There is nothing wrong with this of course -- it's human nature.
But I can say (from experience in the case of this assertion) that real crimes are generally pretty simple. And further, that these micro scraps we discuss are nothing more than official fictions. By this I mean: people report things, they describe events, and those events enter the official record and are debated. However, in the real world even events so horrific and shocking that you know they will stay in your mind forever, are usually remembered with a whole lot less detail then the reports suggest -- even when those reports are written mere minutes after the event by people trained in the art of paying attention and used to traumatic incidents.
People usually forget or fail to notice all kinds of things. They don't know the exact time, or how long; they don't know exactly who said what; they often do not even know who it was that was standing two feet away. But every one of those details are eventually filled into the reports, and they become the official fiction I mentioned above.
The one thing people do know is WHAT HAPPENED. They know the important big picture.

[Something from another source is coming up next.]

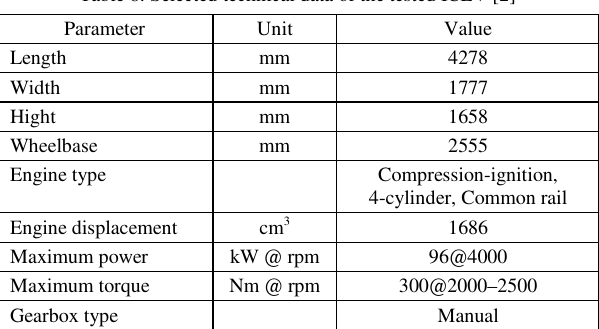
Table 8. Selected technical data of the tested ICEV [2]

In law enforcement this is certainly the case. Unlike in the movies, in real life the evidence is usually right there -- and you probably don't even need to be Sherlock Holmes or a CSI guy to see it. The killer is usually the guy standing there covered with blood trying to hide his chainsaw, or the ex-boyfriend with the restraining order, no alibi, and the victims blood in his car. And when it's not, well, you have problems.
That's where the 40% of so of unsolved murders come from -- the cases where there was no trail of blood, no ex-boyfriend, no witnesses. Even when the police are pretty sure they know who did it, they don't have the proof, and unlike the movies the CSI stuff works a whole lot better at confirming suspicions and winning cases than discovering who did it in the first place.

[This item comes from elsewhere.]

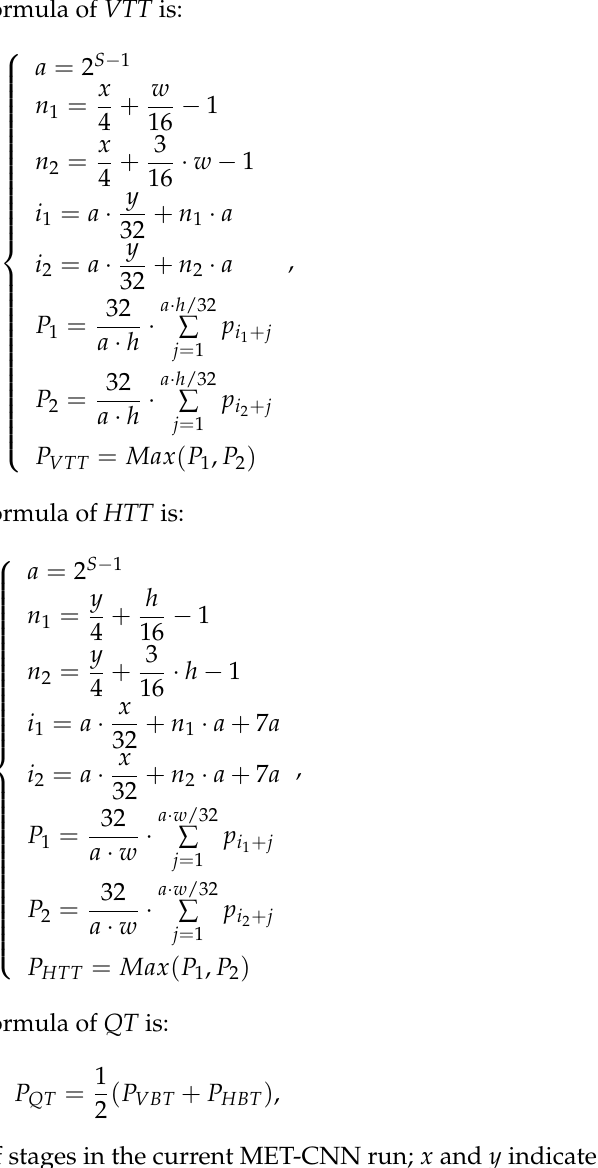
algorithm with different threshold formulas to perform coding tests on the VVC standard test sequence ParkRunning3 under the coding environments of QP = 22, 27, 32, and 37. The algorithm performance is listed under different thresholds in Table 2. The performance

I had hoped that in this case the police had something solid. It appears now that they probably do not.
DISCLAIMER: The above is my OPINION only. Unless stated otherwise, I neither claim nor imply any inside knowlege or expert opinion about any subject I happen to be discussing. The reader assumes full responsibility for any conclusions my writing might have led them to reach. Do not read while operating heavy machinery.